Inter tam veteres ludat lasciva patronos et nomen blaeso garriat ore meum.

Mollia non rigidus caespes tegat ossa, nec illi, 10 terra, gravis fueris: non fuit illa tibi.

O padre Frontone, o madre Flaccilla, vi raccomando questa bambina, mia boccuccia e mia delizia, affinché la piccola Erotion non tremi di terrore davanti alle nere ombre e alle mostruose fauci del cane tartareo. Avrebbe appena compiuto il sesto inverno, se fosse vissuta almeno altri sei giorni. In compagnia di così vecchi protettori, giuochi spensierata e pronunzi il mio nome con la sua bocca balbettante. Non copra le sue delicate ossa una dura zolla, e non esserle pesante, o terra: lei infatti non lo fu per te.

[b] Puella senibus dulcior mihi cycnis, agna Galaesi mollior Phalantini, concha Lucrini delicatior stagni, cui nec lapillos praeferas Erythraeos, 5 nec modo politum pecudis Indicae dentem nivesque primas liliumque non tactum; quae crine vicit Baetici gregis vellus

Rhenique nodos aureamque nitelam; fragravit ore quod rosarium Paesti, 10 quod Atticarum prima mella cerarum, quod sucinorum rapta de manu gleba; cui conparatus indecens erat pavo, inamabilis sciurus et frequens phoenix: adhuc recenti tepet Erotion busto, 15 quam pessimorum lex amara fatorum sexta peregit hieme, nec tamen tota, nostros amores gaudiumque lususque.

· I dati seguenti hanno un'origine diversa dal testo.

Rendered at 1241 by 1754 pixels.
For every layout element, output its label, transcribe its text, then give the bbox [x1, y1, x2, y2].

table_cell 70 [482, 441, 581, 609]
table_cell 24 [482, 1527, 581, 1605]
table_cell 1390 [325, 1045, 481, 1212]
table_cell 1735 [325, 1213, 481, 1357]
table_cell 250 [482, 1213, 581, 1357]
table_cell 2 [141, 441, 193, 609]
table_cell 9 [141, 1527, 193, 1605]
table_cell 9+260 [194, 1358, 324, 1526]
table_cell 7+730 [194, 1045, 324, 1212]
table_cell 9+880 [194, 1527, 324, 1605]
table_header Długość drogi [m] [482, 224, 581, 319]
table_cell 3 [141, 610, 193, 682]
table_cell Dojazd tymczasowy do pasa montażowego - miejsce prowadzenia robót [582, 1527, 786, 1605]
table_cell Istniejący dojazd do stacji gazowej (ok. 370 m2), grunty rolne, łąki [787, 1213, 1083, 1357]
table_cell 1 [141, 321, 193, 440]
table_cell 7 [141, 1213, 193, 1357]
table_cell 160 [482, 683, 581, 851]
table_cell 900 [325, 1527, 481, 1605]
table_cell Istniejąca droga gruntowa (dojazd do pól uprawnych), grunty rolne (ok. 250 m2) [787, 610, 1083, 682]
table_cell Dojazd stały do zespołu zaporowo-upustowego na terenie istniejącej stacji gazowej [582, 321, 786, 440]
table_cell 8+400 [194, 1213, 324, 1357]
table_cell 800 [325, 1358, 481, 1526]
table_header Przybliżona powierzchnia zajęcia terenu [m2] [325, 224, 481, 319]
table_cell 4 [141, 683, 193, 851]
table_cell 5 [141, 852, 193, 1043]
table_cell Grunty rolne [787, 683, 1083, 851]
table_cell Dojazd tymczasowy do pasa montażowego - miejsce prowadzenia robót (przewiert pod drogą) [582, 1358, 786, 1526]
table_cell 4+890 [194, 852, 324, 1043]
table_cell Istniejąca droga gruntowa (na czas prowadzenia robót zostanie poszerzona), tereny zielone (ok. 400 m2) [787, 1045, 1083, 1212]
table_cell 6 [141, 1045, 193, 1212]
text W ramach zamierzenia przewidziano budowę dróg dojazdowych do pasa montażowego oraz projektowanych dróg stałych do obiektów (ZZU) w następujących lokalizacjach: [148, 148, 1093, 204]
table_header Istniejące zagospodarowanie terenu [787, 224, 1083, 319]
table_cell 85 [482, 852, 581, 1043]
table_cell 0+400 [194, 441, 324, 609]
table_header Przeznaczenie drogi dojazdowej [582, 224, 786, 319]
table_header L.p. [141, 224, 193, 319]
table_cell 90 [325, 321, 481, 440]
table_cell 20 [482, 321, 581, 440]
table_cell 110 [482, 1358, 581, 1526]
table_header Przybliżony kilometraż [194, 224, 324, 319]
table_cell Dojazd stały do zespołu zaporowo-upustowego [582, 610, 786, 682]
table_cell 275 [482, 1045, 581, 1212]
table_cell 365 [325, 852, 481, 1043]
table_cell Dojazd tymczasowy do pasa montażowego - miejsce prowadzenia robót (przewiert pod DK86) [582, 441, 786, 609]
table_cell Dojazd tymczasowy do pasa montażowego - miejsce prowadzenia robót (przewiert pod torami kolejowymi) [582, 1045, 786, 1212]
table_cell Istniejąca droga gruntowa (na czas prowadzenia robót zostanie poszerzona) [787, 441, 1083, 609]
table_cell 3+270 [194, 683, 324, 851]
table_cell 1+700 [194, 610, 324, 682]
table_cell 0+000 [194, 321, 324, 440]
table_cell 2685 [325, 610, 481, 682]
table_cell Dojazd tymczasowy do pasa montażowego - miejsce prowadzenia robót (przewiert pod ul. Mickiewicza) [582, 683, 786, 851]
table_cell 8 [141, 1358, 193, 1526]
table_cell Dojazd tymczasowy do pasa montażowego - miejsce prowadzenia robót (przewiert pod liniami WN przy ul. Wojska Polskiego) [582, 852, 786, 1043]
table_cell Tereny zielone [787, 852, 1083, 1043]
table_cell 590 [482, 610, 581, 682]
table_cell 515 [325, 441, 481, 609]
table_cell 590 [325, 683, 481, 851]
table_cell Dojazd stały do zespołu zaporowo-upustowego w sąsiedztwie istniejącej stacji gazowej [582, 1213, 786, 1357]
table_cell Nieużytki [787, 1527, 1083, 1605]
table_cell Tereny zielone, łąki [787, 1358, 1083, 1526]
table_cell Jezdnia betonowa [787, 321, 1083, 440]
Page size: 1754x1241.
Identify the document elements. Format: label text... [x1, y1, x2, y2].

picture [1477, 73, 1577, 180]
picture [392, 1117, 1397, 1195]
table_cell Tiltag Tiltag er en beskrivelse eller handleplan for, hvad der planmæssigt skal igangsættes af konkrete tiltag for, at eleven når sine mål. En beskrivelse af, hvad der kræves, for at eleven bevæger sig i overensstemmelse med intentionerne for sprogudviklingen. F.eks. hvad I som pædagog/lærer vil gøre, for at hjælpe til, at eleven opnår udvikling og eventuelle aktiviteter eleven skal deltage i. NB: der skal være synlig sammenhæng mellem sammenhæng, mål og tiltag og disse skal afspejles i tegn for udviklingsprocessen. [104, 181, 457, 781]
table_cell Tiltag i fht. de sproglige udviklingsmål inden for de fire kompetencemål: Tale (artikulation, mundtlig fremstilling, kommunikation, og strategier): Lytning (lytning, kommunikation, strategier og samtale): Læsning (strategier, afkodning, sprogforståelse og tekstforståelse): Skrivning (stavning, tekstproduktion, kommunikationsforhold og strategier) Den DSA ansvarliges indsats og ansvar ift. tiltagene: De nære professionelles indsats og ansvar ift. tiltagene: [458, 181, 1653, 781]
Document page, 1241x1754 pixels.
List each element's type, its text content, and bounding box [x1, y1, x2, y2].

Et esse tristem me meus vetat Paetus, pectusque pulsans pariter et comam vellens:

La bambina, la cui voce era per me più dolce del canto di un vecchio cigno, che era più tenera di un’agnella del Galeso falantino, e più delicata di una conchiglia dello stagno Lucrino, a cui non avresti preferito le perle eritree né la zanna della belva indiana or ora levigata, né la neve appena caduta, né il giglio immacolato, che con la chioma vinceva il vello delle pecore betiche, i capelli annodati dei Germani e lo splendore dell’oro, che dalla boccuccia emanava il profumo dei roseti di Pesto e del primo miele dei favi attici e di pezzetti d’ambra strappati dalle mani, al cui confronto era brutto il pavone, privo di grazia lo scoiattolo e uccello comune la fenice, Erotion, è ancora tiepida sul rogo intatto, che la dura legge del più crudele destino mi ha rapito nel sesto anno, e non ancora compiuto, mio amore, mia gioia e mio svago. E Peto non vorrebbe che io fossi triste, egli che battendosi a un tempo il petto e strappandosi i capelli

1. senibus... cycnis: i cigni, secondo l’antica leggenda, cantavano in punto di morte un canto dolcissimo e melodioso. 2. agna Galaesi... Phalantini: il Galeso scorreva nei pressi di Taranto, città fondata, secondo la tradizione, dal re spartano Falanto. 3. concha Lucrini... stagni: il lago Lucrino, che si trovava nelle vicinanze di Baia, era ricco di pescagione, e in particolare di ostriche. 5. politum... dentem: l’avorio. 7. Baetici: la Betica era una provincia della penisola iberica. 9. Paesti: la celebre città campana, già lodata da Virgilio nelle Georgiche (IV, 119) per i suoi roseti.